Depression was significantly more common among those who reported marijuana use in the past month for both youths and adults, adjusting for demographic factors.
The odds of depression is 2.673 (95% CI: 2.309 - 3.093) comparing youth who used cannabis in the past month to those who do not adjusting for age, sex, race, region.

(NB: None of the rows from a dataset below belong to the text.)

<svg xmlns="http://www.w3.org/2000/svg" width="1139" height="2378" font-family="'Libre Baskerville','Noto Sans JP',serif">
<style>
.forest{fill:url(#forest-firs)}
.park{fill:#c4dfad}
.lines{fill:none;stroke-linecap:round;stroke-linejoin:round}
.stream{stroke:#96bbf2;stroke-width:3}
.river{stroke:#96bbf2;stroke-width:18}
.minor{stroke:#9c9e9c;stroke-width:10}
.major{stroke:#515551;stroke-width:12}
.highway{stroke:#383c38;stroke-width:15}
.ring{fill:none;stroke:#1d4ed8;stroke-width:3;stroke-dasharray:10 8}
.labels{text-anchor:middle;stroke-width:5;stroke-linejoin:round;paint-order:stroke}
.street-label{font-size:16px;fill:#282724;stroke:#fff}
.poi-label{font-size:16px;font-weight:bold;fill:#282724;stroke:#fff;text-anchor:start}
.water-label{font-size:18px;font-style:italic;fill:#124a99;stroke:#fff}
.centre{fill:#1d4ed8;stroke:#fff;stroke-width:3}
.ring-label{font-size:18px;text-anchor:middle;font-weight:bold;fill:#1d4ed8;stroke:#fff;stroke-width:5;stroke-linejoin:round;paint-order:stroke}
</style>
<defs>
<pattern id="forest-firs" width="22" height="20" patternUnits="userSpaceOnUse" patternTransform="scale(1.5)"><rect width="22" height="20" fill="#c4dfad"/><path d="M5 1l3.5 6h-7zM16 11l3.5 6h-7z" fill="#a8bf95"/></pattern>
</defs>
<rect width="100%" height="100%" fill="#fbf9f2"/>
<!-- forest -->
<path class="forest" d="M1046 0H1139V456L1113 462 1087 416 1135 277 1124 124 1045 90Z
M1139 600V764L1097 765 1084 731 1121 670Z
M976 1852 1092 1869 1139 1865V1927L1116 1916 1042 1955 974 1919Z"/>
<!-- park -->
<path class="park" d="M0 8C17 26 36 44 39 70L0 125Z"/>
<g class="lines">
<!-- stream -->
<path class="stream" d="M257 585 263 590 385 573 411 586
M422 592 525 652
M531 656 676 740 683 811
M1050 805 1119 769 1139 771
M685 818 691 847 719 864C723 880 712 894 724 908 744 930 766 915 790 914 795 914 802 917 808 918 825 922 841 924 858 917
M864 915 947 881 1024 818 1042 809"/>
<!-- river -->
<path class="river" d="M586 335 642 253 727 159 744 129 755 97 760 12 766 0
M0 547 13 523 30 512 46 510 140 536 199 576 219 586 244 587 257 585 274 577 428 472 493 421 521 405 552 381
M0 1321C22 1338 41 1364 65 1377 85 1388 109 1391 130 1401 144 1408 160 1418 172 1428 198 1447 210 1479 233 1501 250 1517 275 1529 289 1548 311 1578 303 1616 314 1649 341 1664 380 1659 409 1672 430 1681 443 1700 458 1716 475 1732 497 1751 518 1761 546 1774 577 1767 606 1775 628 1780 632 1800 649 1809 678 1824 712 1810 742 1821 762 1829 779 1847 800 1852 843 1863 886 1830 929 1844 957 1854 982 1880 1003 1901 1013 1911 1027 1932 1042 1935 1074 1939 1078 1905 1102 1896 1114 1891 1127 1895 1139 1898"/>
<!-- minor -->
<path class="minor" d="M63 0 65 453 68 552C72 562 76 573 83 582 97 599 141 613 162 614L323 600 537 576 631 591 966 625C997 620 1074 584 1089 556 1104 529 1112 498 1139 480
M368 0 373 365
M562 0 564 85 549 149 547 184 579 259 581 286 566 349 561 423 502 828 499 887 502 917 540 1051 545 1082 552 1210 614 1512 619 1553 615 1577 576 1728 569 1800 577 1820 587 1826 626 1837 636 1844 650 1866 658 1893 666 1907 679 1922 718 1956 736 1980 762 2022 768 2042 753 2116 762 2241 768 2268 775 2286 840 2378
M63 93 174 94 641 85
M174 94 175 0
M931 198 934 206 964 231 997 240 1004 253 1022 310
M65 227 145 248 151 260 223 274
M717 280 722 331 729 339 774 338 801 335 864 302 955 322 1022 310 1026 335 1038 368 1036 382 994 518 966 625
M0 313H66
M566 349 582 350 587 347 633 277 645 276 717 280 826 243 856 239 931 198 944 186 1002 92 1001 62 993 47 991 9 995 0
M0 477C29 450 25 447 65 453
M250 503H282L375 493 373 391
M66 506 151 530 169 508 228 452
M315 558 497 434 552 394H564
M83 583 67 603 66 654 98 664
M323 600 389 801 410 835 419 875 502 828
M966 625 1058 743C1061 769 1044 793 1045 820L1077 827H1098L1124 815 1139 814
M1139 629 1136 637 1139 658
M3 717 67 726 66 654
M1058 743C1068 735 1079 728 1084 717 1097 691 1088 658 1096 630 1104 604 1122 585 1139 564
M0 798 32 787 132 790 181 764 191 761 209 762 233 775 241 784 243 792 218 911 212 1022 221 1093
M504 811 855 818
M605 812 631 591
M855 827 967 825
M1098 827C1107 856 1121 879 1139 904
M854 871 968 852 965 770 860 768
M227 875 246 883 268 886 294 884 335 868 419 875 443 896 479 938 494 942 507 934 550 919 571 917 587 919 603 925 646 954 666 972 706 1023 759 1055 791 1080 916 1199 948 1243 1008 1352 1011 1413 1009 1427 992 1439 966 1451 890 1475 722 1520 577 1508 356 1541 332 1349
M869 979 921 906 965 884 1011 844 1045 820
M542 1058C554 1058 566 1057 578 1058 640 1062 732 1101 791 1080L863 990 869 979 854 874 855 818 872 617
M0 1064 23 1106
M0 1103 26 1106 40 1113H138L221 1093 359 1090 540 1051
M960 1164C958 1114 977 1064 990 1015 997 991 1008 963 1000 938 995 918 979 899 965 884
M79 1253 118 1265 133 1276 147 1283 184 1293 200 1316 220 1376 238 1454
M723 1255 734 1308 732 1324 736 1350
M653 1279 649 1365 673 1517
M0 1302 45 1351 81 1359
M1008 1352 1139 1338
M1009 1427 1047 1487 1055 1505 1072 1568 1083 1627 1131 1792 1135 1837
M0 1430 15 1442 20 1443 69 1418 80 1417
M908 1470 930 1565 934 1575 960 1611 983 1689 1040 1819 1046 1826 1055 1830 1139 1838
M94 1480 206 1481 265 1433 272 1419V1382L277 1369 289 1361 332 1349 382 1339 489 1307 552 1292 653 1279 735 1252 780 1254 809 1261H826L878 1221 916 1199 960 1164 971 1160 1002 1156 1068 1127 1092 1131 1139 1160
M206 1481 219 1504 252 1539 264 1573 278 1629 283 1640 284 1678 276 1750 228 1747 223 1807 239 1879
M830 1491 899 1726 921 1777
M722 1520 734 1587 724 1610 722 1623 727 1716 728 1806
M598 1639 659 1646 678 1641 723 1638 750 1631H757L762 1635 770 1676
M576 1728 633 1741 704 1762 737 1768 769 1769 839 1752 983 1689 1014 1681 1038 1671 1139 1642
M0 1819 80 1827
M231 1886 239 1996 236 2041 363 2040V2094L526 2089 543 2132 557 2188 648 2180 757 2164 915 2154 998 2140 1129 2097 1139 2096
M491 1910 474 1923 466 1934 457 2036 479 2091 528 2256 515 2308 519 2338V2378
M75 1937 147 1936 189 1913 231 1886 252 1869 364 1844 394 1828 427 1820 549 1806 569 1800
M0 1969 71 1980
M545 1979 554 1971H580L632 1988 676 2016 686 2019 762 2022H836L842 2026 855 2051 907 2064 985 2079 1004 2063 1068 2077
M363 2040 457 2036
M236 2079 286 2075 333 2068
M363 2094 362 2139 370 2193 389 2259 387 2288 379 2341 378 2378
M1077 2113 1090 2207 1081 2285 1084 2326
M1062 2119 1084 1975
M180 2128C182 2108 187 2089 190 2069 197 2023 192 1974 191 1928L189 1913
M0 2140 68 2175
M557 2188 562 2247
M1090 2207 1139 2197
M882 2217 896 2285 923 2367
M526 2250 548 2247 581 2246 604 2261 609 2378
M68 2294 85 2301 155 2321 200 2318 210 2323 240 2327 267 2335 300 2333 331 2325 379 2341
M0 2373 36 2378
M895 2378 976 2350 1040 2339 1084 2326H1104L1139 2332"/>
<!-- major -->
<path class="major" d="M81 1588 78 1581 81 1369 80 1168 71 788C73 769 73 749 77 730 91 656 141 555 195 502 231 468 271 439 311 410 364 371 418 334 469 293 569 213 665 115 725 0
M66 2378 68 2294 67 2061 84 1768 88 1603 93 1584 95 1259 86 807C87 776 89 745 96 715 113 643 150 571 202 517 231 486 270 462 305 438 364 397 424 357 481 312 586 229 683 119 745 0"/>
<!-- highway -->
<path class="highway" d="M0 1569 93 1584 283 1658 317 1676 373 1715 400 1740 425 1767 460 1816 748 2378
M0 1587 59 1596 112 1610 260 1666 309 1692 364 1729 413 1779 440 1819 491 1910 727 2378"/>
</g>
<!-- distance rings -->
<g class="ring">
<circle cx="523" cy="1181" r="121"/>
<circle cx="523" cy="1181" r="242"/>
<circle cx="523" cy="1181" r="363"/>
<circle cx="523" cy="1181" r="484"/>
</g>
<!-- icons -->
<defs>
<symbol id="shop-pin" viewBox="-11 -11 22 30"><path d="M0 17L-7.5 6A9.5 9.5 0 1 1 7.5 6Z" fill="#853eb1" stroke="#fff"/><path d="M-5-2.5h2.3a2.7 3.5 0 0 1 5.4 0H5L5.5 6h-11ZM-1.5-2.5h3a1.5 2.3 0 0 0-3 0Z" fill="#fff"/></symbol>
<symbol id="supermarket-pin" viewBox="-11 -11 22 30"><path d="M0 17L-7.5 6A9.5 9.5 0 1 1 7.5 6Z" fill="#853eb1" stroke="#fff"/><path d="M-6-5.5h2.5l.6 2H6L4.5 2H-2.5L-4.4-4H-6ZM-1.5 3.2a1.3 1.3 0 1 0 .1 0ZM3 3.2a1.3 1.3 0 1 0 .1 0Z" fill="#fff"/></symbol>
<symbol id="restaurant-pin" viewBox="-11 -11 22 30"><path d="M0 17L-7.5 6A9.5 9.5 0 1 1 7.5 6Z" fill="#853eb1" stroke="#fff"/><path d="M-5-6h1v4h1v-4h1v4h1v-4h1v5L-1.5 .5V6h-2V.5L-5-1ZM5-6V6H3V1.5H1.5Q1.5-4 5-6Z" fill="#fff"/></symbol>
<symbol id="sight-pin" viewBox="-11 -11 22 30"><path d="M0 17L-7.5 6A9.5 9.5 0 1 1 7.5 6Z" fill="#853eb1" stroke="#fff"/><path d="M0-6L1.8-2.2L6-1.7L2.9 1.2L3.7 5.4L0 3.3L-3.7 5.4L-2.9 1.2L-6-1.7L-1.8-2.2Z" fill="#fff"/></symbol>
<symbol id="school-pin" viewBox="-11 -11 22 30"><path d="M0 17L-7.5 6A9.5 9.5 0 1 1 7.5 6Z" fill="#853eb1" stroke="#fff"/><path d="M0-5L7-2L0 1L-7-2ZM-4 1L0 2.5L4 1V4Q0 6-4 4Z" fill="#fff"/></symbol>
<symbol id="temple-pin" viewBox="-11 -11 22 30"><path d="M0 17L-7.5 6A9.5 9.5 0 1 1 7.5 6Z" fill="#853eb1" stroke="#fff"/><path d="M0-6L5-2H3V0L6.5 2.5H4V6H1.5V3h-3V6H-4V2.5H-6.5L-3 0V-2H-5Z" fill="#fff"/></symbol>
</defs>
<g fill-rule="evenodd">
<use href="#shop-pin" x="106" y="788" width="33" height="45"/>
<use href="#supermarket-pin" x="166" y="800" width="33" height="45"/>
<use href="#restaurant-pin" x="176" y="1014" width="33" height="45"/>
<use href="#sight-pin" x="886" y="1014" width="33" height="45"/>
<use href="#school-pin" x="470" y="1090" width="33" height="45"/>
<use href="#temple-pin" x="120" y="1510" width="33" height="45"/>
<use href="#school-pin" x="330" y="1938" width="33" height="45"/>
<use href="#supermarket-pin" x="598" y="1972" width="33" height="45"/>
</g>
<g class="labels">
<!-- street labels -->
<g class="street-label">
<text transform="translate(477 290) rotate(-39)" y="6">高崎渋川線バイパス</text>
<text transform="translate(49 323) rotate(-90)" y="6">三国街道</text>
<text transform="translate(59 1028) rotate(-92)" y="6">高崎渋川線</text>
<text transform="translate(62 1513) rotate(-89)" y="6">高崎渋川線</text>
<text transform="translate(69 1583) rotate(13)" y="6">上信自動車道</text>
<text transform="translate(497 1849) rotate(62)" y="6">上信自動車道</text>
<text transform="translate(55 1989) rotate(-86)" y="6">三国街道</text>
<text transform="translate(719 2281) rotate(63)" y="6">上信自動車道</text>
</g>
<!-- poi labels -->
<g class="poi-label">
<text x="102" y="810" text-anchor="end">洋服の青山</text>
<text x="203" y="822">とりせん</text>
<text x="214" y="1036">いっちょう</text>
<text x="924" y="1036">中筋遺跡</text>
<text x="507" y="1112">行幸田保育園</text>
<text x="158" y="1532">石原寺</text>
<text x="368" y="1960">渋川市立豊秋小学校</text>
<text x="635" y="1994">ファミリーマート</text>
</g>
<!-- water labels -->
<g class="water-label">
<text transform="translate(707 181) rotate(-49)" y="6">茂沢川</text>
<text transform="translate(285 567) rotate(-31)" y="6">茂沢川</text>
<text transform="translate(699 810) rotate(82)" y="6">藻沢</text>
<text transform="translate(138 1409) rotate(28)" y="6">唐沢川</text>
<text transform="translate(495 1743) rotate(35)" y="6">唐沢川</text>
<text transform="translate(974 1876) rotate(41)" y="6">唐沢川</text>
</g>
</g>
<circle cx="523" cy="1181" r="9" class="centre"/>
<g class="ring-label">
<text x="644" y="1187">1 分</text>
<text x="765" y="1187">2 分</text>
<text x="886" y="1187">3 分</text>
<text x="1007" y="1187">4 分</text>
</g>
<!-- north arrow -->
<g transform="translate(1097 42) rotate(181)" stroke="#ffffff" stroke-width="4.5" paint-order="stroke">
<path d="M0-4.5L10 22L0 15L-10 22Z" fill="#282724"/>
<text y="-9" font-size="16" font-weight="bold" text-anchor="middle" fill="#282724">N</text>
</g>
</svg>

The odds of depression is 1.935 (95% CI: 1.795 - 2.086) comparing adults who used cannabis in the past month to those who do not adjusting for age, sex, race, education, region, income, and martial status.

Discussion

Based on the 2019 NSDUH, we observed that the prevalence of depression was distributed unevenly across different sociodemographic groups. High-risk groups for depression were identified in our study as females, people with a family annual income less than $20,000, people who are single, and people who self-identified to have more than one race. Additionally, there is a statistically significant association between marijuana use and depression. Comparing to youth who did not use cannabis in the past month, the odds of depression are 167.3% higher in youth who used cannabis in the past month. Although the magnitude of the odds ratio is smaller in the adult group, the odds of depression are still 93.5% higher comparing adults who used cannabis in the past month to those who did not. Consequently, from a public health policy point of view, we should not encourage the legalization of marijuana for recreational use. Although the FDA has approved Epidiolex, a purified form of CBD, for seizure treatment, more regulation should be added to recreational marijuana. Finally, we also want to point out the main limitation of our study we only used the 2019 data. Future studies should include data from multiple years to understand the overall trend. Also, after the COVID-19 pandemic, the prevalence of both marijuana use and depression will also yield a lot of differences. More studies are required on this controversial topic.